There are CRITICAL messages that can be given when journal space is too low, but it is difficult to know whether that will happen based on looking at the cluster. If this does happen, the cluster will continue to operate normally until the journal is really full and volumes can no longer take writes. On rebooting, the node index will not be fully populated, so some content will seemingly disappear. It’s on disk, but there is no practical way for a node to find a replica. Over time, HP will find the replica and make index entries for the “missing” content. Before that happens though, the cluster may be busy making more replicas elsewhere in the cluster or content may appear missing to customer applications.

Unfortunately, the journal size on a disk is fixed at the time the volume is formatted. For a new cluster, it’s almost impossible to know that additional journal space is needed. The percentage of space is controlled by disk.volFracWriteJournal, which defaults to .05. This setting is appropriate for nearly all use cases, but for very small (on average) objects, say < 50K, increasing the setting make sense. The largest value I have ever seen used is .08.

What happens when a customer discovers late that they don’t have enough journal space? We added a feature that allows the journal space to be increased just prior to the mounting process. This feature fell into disrepair during 10.0 – 14.1 releases, however. For the best experience, use 15.0 or later.

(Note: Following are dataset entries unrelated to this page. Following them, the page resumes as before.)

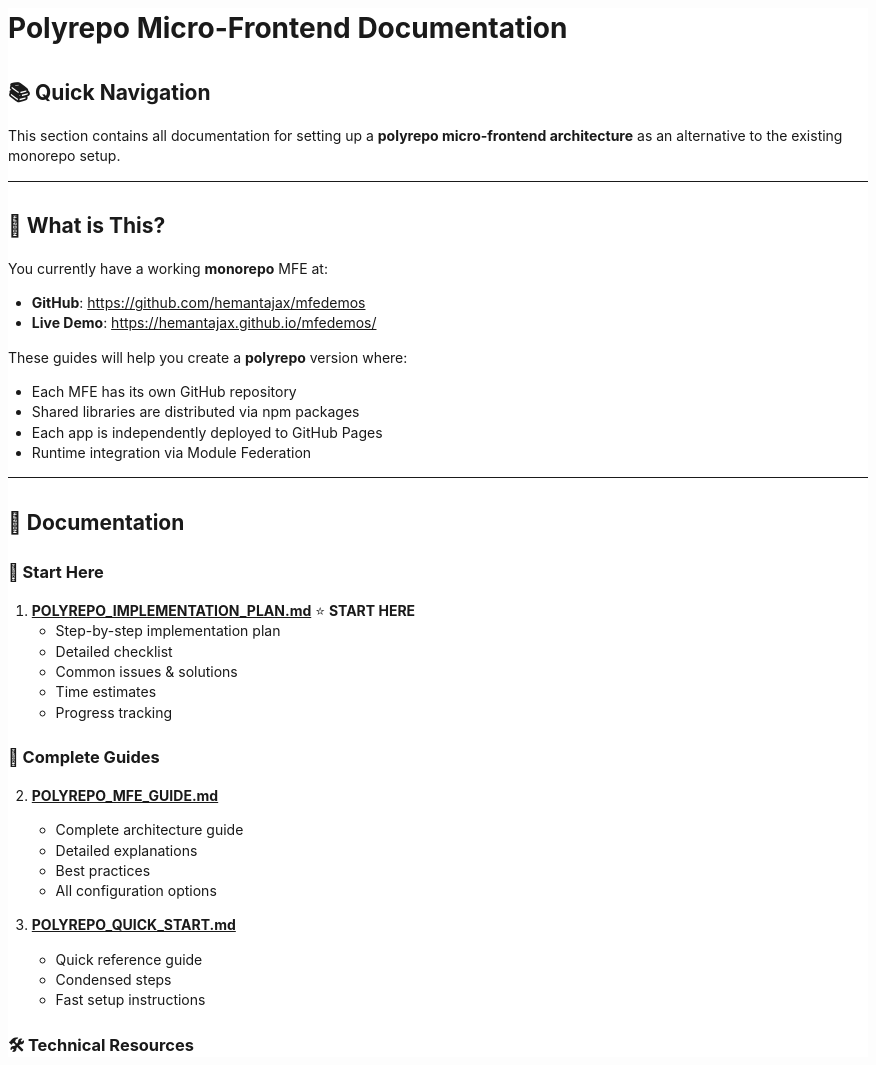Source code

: # Polyrepo Micro-Frontend Documentation

## 📚 Quick Navigation

This section contains all documentation for setting up a **polyrepo micro-frontend architecture** as an alternative to the existing monorepo setup.

---

## 🎯 What is This?

You currently have a working **monorepo** MFE at:

- **GitHub**: https://github.com/hemantajax/mfedemos
- **Live Demo**: https://hemantajax.github.io/mfedemos/

These guides will help you create a **polyrepo** version where:

- Each MFE has its own GitHub repository
- Shared libraries are distributed via npm packages
- Each app is independently deployed to GitHub Pages
- Runtime integration via Module Federation

---

## 📖 Documentation

### 🚀 Start Here

1. **[POLYREPO_IMPLEMENTATION_PLAN.md](./POLYREPO_IMPLEMENTATION_PLAN.md)** ⭐ **START HERE**
   - Step-by-step implementation plan
   - Detailed checklist
   - Common issues & solutions
   - Time estimates
   - Progress tracking

### 📘 Complete Guides

2. **[POLYREPO_MFE_GUIDE.md](./POLYREPO_MFE_GUIDE.md)**

   - Complete architecture guide
   - Detailed explanations
   - Best practices
   - All configuration options

3. **[POLYREPO_QUICK_START.md](./POLYREPO_QUICK_START.md)**
   - Quick reference guide
   - Condensed steps
   - Fast setup instructions

### 🛠️ Technical Resources
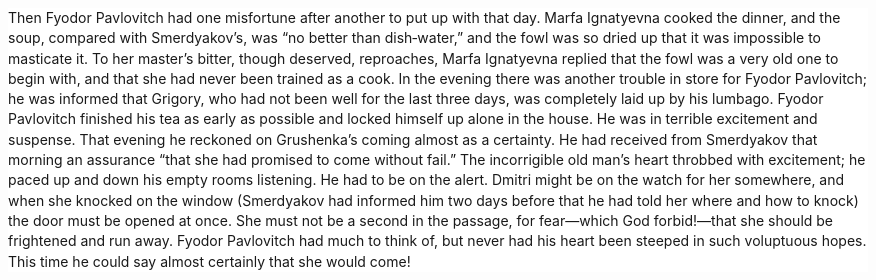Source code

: Then Fyodor Pavlovitch had one misfortune after another to put up with
that day. Marfa Ignatyevna cooked the dinner, and the soup, compared with
Smerdyakov’s, was “no better than dish‐water,” and the fowl was so dried
up that it was impossible to masticate it. To her master’s bitter, though
deserved, reproaches, Marfa Ignatyevna replied that the fowl was a very
old one to begin with, and that she had never been trained as a cook. In
the evening there was another trouble in store for Fyodor Pavlovitch; he
was informed that Grigory, who had not been well for the last three days,
was completely laid up by his lumbago. Fyodor Pavlovitch finished his tea
as early as possible and locked himself up alone in the house. He was in
terrible excitement and suspense. That evening he reckoned on Grushenka’s
coming almost as a certainty. He had received from Smerdyakov that morning
an assurance “that she had promised to come without fail.” The
incorrigible old man’s heart throbbed with excitement; he paced up and
down his empty rooms listening. He had to be on the alert. Dmitri might be
on the watch for her somewhere, and when she knocked on the window
(Smerdyakov had informed him two days before that he had told her where
and how to knock) the door must be opened at once. She must not be a
second in the passage, for fear—which God forbid!—that she should be
frightened and run away. Fyodor Pavlovitch had much to think of, but never
had his heart been steeped in such voluptuous hopes. This time he could
say almost certainly that she would come!




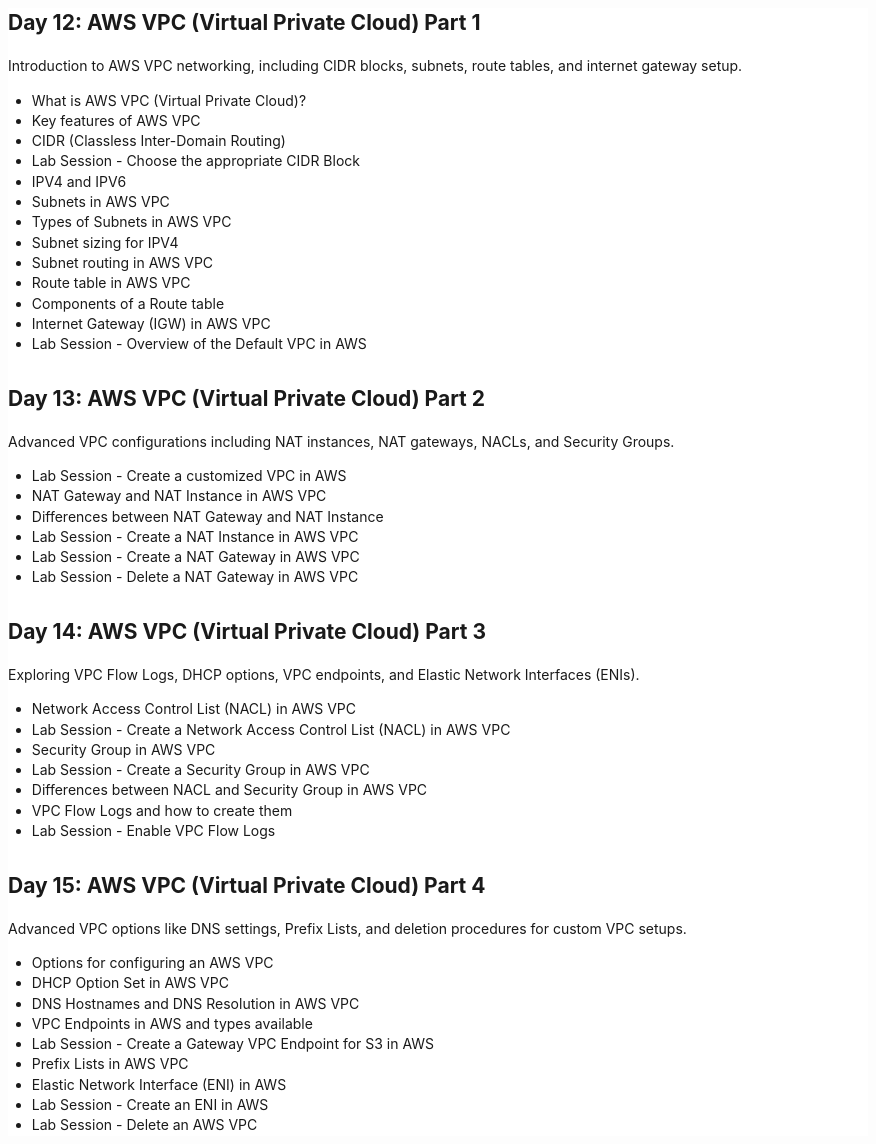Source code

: ## Day 12: AWS VPC (Virtual Private Cloud) Part 1
Introduction to AWS VPC networking, including CIDR blocks, subnets, route tables, and internet gateway setup.
- What is AWS VPC (Virtual Private Cloud)?
- Key features of AWS VPC
- CIDR (Classless Inter-Domain Routing)
- Lab Session - Choose the appropriate CIDR Block
- IPV4 and IPV6
- Subnets in AWS VPC
- Types of Subnets in AWS VPC
- Subnet sizing for IPV4
- Subnet routing in AWS VPC
- Route table in AWS VPC
- Components of a Route table
- Internet Gateway (IGW) in AWS VPC
- Lab Session - Overview of the Default VPC in AWS

## Day 13: AWS VPC (Virtual Private Cloud) Part 2
Advanced VPC configurations including NAT instances, NAT gateways, NACLs, and Security Groups.

- Lab Session - Create a customized VPC in AWS
- NAT Gateway and NAT Instance in AWS VPC
- Differences between NAT Gateway and NAT Instance
- Lab Session - Create a NAT Instance in AWS VPC
- Lab Session - Create a NAT Gateway in AWS VPC
- Lab Session - Delete a NAT Gateway in AWS VPC

## Day 14: AWS VPC (Virtual Private Cloud) Part 3
Exploring VPC Flow Logs, DHCP options, VPC endpoints, and Elastic Network Interfaces (ENIs).
- Network Access Control List (NACL) in AWS VPC
- Lab Session - Create a Network Access Control List (NACL) in AWS VPC
- Security Group in AWS VPC
- Lab Session - Create a Security Group in AWS VPC
- Differences between NACL and Security Group in AWS VPC
- VPC Flow Logs and how to create them
- Lab Session - Enable VPC Flow Logs

## Day 15: AWS VPC (Virtual Private Cloud) Part 4
Advanced VPC options like DNS settings, Prefix Lists, and deletion procedures for custom VPC setups.
- Options for configuring an AWS VPC
- DHCP Option Set in AWS VPC
- DNS Hostnames and DNS Resolution in AWS VPC
- VPC Endpoints in AWS and types available
- Lab Session - Create a Gateway VPC Endpoint for S3 in AWS
- Prefix Lists in AWS VPC
- Elastic Network Interface (ENI) in AWS
- Lab Session - Create an ENI in AWS
- Lab Session - Delete an AWS VPC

To use the feature, you have to set disk.volFracWriteJournal to a higher value than what was used when the volume was created. The journal has to be at least 30% full. The volume can’t be so full that it won’t allow journal expansion, and disk.allowJournalExpansion must be set to True. Note that both settings are read-only, per-node settings that must be put in the node.cfg file. If journal expansion is possible and enabled, the next mount will take around an hour longer (depending on various factors) and expansion will be performed. It’s safe to leave these settings as this will be a one-time operation.